La popularité de ces idées s'est développée au rythme des victoires militaires américaines et de la machine de propagande hollywoodienne. Le Canada n'y a pas fait exception.
Le Bill of Rights contre la «tyrannie de la majorité»
Le Bill of Rights a vu le jour à la fin du 18e siècle dans un pays où le cinquième de la population était réduit en esclavage et a donné à ce phénomène force de loi. Dans l'esprit des Pères de la Constitution américaine, il avait pour but, non pas une plus grande démocratisation, mais de défendre les intérêts de la classe dominante contre les tendances «nivellatrices» de la démocratie.

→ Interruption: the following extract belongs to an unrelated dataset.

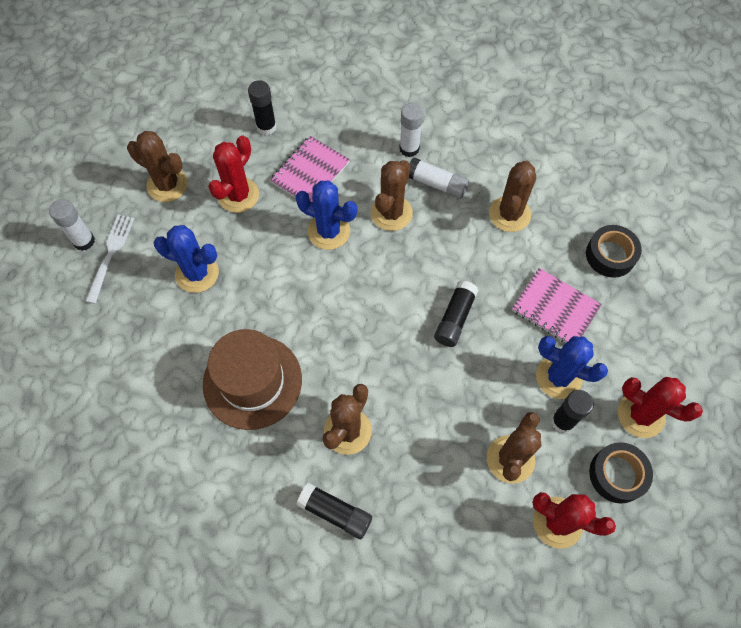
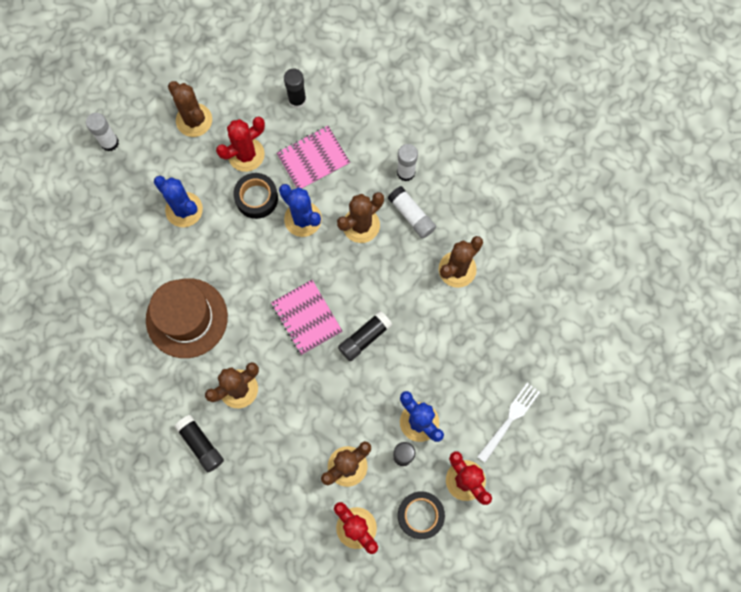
camera: 25 degrees right, 10 degrees up
(110, 255) = (125, 164): white fork -> white fork (509, 420)
(555, 308) = (448, 366): pink notebook -> pink notebook (306, 318)
(610, 255) = (519, 342): black tape -> black tape (256, 198)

Alors qu'en Europe le cens électoral «protégeait» les bien nantis du suffrage universel, il n'était pas des plus utile aux États-Unis où la plus grande menace venait des petits fermiers endettés auxquels leurs maigres ressources donnaient le droit de vote et la possibilité de contrôler les assemblées locales. Il est vite apparu nécessaire de protéger les droits de propriété des banques et des autres grandes institutions capitalistes par un appareil judiciaire dont les membres étaient nommés à vie et qui possédait le pouvoir de renverser toute loi qui les violerait.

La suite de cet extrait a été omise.